4. Tanto quanto percebo pelo vídeo, o primeiro gesto de violência parte de um dos jovens católicos, contra um tipo que andaria a distribuir panfletos. Penso que isso é importante para enquadrar o resto do vídeo.

5. Não pode ser esta a resposta. Não foi a resposta de Cristo quando o prenderam, insultaram, torturaram, não pode ser a nossa. Deus é amor. A nossa religião é uma religião de amor, e se o amor não implica que nos deixemos espezinhar e humilhar sem resposta, também não passa certamente por pontapés em voo contra quem nos ofende, digo eu.

6. Mas apetece tanto! Tanto...

sexta-feira, março 06, 2009

Piada papal

Porque é que Gregório XI não foi de carro para Roma?



Porque foi de Avinhão.

sexta-feira, fevereiro 27, 2009

Casamento, sofrimento e vontade de Deus

Cá vai então a minha resposta muito atrasada ao Silveira sobre a questão do papel de Deus nas nossas vidas.

Para quem não leu o que vai para trás (essencial para compreender aquilo que vou escrever), sugiro que vejam os comentários ao seguinte post no blog dos senzas.

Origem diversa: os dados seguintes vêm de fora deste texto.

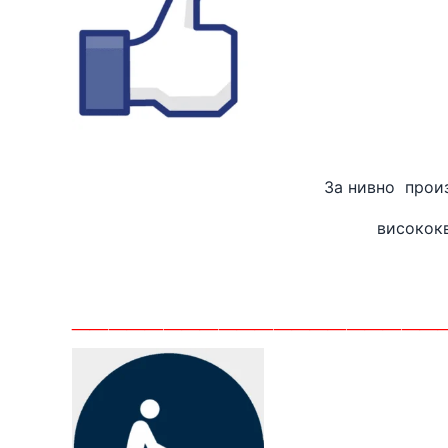
За нивно
високок
_______
_____________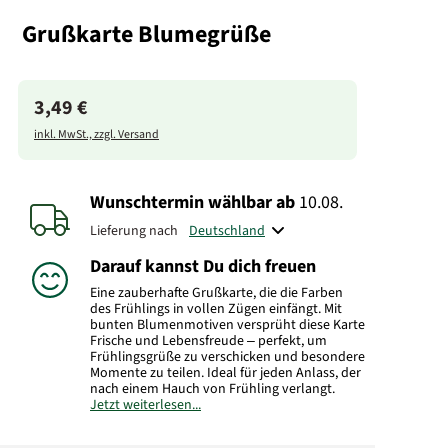
Grußkarte Blumegrüße
3,49 €
inkl. MwSt., zzgl. Versand
Wunschtermin wählbar
ab
10.08.
Lieferung nach
Darauf kannst Du dich freuen
Eine zauberhafte Grußkarte, die die Farben
des Frühlings in vollen Zügen einfängt. Mit
bunten Blumenmotiven versprüht diese Karte
Frische und Lebensfreude – perfekt, um
Frühlingsgrüße zu verschicken und besondere
Momente zu teilen. Ideal für jeden Anlass, der
nach einem Hauch von Frühling verlangt.
Jetzt weiterlesen...
Hersteller:
FloraPrima GmbH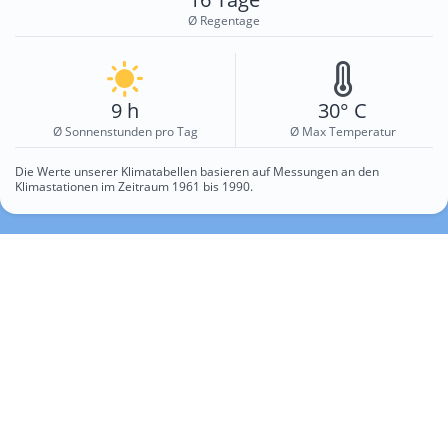
Ø Regentage
9 h
30° C
Ø Sonnenstunden pro Tag
Ø Max Temperatur
Die Werte unserer Klimatabellen basieren auf Messungen an den
Klimastationen im Zeitraum 1961 bis 1990.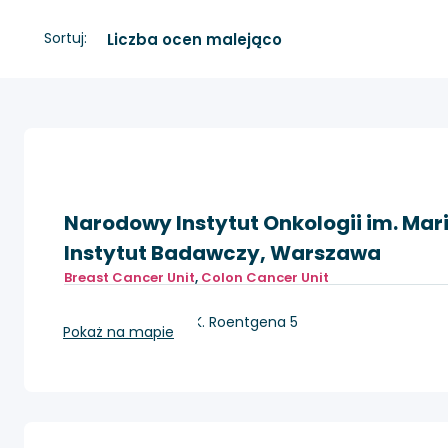
Sortuj:
Narodowy Instytut Onkologii im. Mar
Instytut Badawczy, Warszawa
Breast Cancer Unit
,
Colon Cancer Unit
Warszawa, ul. W.K. Roentgena 5
Pokaż na mapie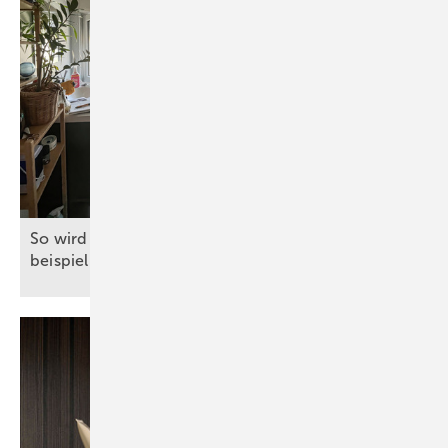
So wir d ein Dach­schrägenbad auf nur 4 m²
beispielhaft
modernisiert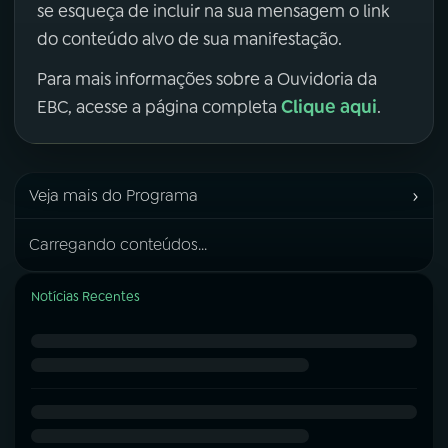
se esqueça de incluir na sua mensagem o link
do conteúdo alvo de sua manifestação.
Para mais informações sobre a Ouvidoria da
Clique aqui
EBC, acesse a página completa
.
›
Veja mais do Programa
Carregando conteúdos...
Notícias Recentes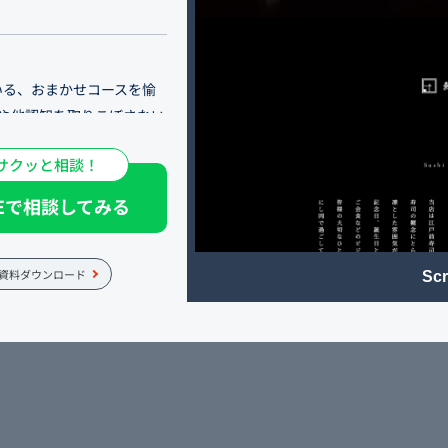
いる、おまかせコースを愉
索や他認知を取りこぼさない
の確保を意識し、ホームペ
サクッと相談！
NEで相談してみる
れないスタイルのコース構
、記念日、誕生日といったお
にもお役立てください。
資料ダウンロード
Scr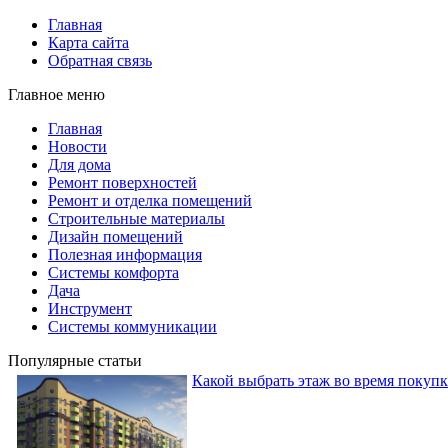
Главная
Карта сайта
Обратная связь
Главное меню
Главная
Новости
Для дома
Ремонт поверхностей
Ремонт и отделка помещений
Строительные материалы
Дизайн помещений
Полезная информация
Системы комфорта
Дача
Инструмент
Системы коммуникации
Популярные статьи
Какой выбрать этаж во время покуп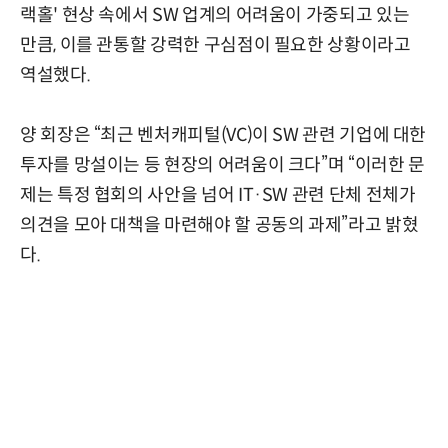
랙홀' 현상 속에서 SW 업계의 어려움이 가중되고 있는
만큼, 이를 관통할 강력한 구심점이 필요한 상황이라고
역설했다.
양 회장은 “최근 벤처캐피털(VC)이 SW 관련 기업에 대한
투자를 망설이는 등 현장의 어려움이 크다”며 “이러한 문
제는 특정 협회의 사안을 넘어 IT·SW 관련 단체 전체가
의견을 모아 대책을 마련해야 할 공동의 과제”라고 밝혔
다.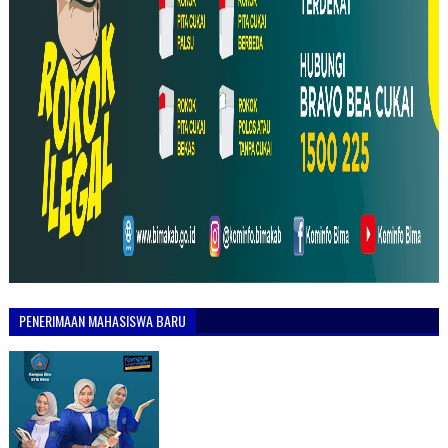
PENERIMAAN MAHASISWA BARU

João, recordas-te com certeza que tudo isto começou por eu dizer que não acredito que exista uma pessoa (cara metade, alma gémea, etc.) destinada a cada um de nós, ou pelo menos a cada um daqueles que se sente chamado à vocação do matrimónio.

Ao dizê-lo, estava a dizer que a Ana não me estava “destinada”, no sentido em que outras pessoas tinham argumentado anteriormente. Casei-me com a Ana, mas imagino que, caso a minha vida tivesse sido diferente (bastava eu não ter aceite o convite para ser RI das EJNS), talvez me tivesse casado com outra pessoa e fosse igualmente feliz, e a Ana idem aspas.

Por conseguinte, argumentei que não faz muito sentido dizer que o meu casamento fazia parte de um grande plano de Deus para a minha vida, pelo menos no sentido em que Deus mexe os cordelinhos para que eu me encontre com a Ana e me case com ela.

Porque no fundo é disso que estamos a falar, dizer que a Ana estava destinada por Deus, desde o princípio do mundo, para se casar comigo, implica que Deus teve uma parte activa em todas as condicionantes que levaram isso a acontecer. Ou seja, Deus fez com que eu fosse concebido num certo dia, e a Ana noutro, fez com que os meus pais regressassem para Portugal do Canadá, fez com que decidissem voltar para Lisboa do Porto, fez com que eu conhecesse as EJNS e me integrasse. Mais, fez com que eu fosse convidado para o Secretariado Internacional, e daí fez com que eu fosse convidado para ser Responsável. E atenção que estas são só as coisas simples, porque para eu nascer, foi preciso que a minha mãe tivesse um desmancho antes de ficar grávida de mim, isso também teve dedo de Deus?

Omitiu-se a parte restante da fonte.